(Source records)

_ _ _ _ _

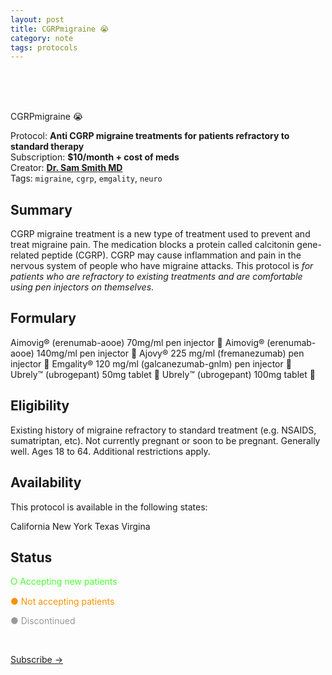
```yaml
---
layout: post
title: CGRPmigraine 😭
category: note
tags: protocols
---
```

<br>
<br>
<br>
<p class="largetype">CGRPmigraine 😭 </p>

Protocol: **Anti CGRP migraine treatments for patients refractory to standard therapy**  
Subscription: **$10/month + cost of meds**    
Creator: **[Dr. Sam Smith MD](https://github.com/sparanoid/almace-scaffolding)**  
Tags: `migraine`, `cgrp`, `emgality`, `neuro`  

## Summary

CGRP migraine treatment is a new type of treatment used to prevent and treat migraine pain. The medication blocks a protein called calcitonin gene-related peptide (CGRP). CGRP may cause inflammation and pain in the nervous system of people who have migraine attacks. This protocol is *for patients who are refractory to existing treatments and are comfortable using pen injectors on themselves*.

## Formulary 

Aimovig® (erenumab-aooe) 70mg/ml pen injector 💉
Aimovig® (erenumab-aooe) 140mg/ml pen injector 💉
Ajovy® 225 mg/ml (fremanezumab) pen injector 💉
Emgality® 120 mg/ml (galcanezumab-gnlm) pen injector 💉
Ubrely™ (ubrogepant) 50mg tablet 💊
Ubrely™ (ubrogepant) 100mg tablet 💊

## Eligibility 

Existing history of migraine refractory to standard treatment (e.g. NSAIDS, sumatriptan, etc). Not currently pregnant or soon to be pregnant. Generally well. Ages 18 to 64. Additional restrictions apply. 

## Availability

This protocol is available in the following states:

California
New York
Texas
Virgina

## Status

<p style="color: #4AFF33">⭘ Accepting new patients</p>

<p style="color: #fc9003">● Not accepting patients</p>

<p style="color: #999999">● Discontinued</p>

<br>
<p class="largetype">
  <a href="{{ '/getting-started.html' | relative_url }}">Subscribe →</a>
</p>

_ _ _ _ _

→ REQUIRED WORK
All the lines above are to be reproduced exactly, except the pictures.

→ RESPONSE TO THE TASK
```yaml
---
layout: post
title: CGRPmigraine 😭
category: note
tags: protocols
---
```

<br>
<br>
<br>
<p class="largetype">CGRPmigraine 😭 </p>

Protocol: **Anti CGRP migraine treatments for patients refractory to standard therapy**  
Subscription: **$10/month + cost of meds**    
Creator: **[Dr. Sam Smith MD](https://github.com/sparanoid/almace-scaffolding)**  
Tags: `migraine`, `cgrp`, `emgality`, `neuro`  

## Summary

CGRP migraine treatment is a new type of treatment used to prevent and treat migraine pain. The medication blocks a protein called calcitonin gene-related peptide (CGRP). CGRP may cause inflammation and pain in the nervous system of people who have migraine attacks. This protocol is *for patients who are refractory to existing treatments and are comfortable using pen injectors on themselves*.

## Formulary 

Aimovig® (erenumab-aooe) 70mg/ml pen injector 💉
Aimovig® (erenumab-aooe) 140mg/ml pen injector 💉
Ajovy® 225 mg/ml (fremanezumab) pen injector 💉
Emgality® 120 mg/ml (galcanezumab-gnlm) pen injector 💉
Ubrely™ (ubrogepant) 50mg tablet 💊
Ubrely™ (ubrogepant) 100mg tablet 💊

## Eligibility 

Existing history of migraine refractory to standard treatment (e.g. NSAIDS, sumatriptan, etc). Not currently pregnant or soon to be pregnant. Generally well. Ages 18 to 64. Additional restrictions apply. 

## Availability

This protocol is available in the following states:

California
New York
Texas
Virgina

## Status

<p style="color: #4AFF33">⭘ Accepting new patients</p>

<p style="color: #fc9003">● Not accepting patients</p>

<p style="color: #999999">● Discontinued</p>

<br>
<p class="largetype">
  <a href="{{ '/getting-started.html' | relative_url }}">Subscribe →</a>
</p>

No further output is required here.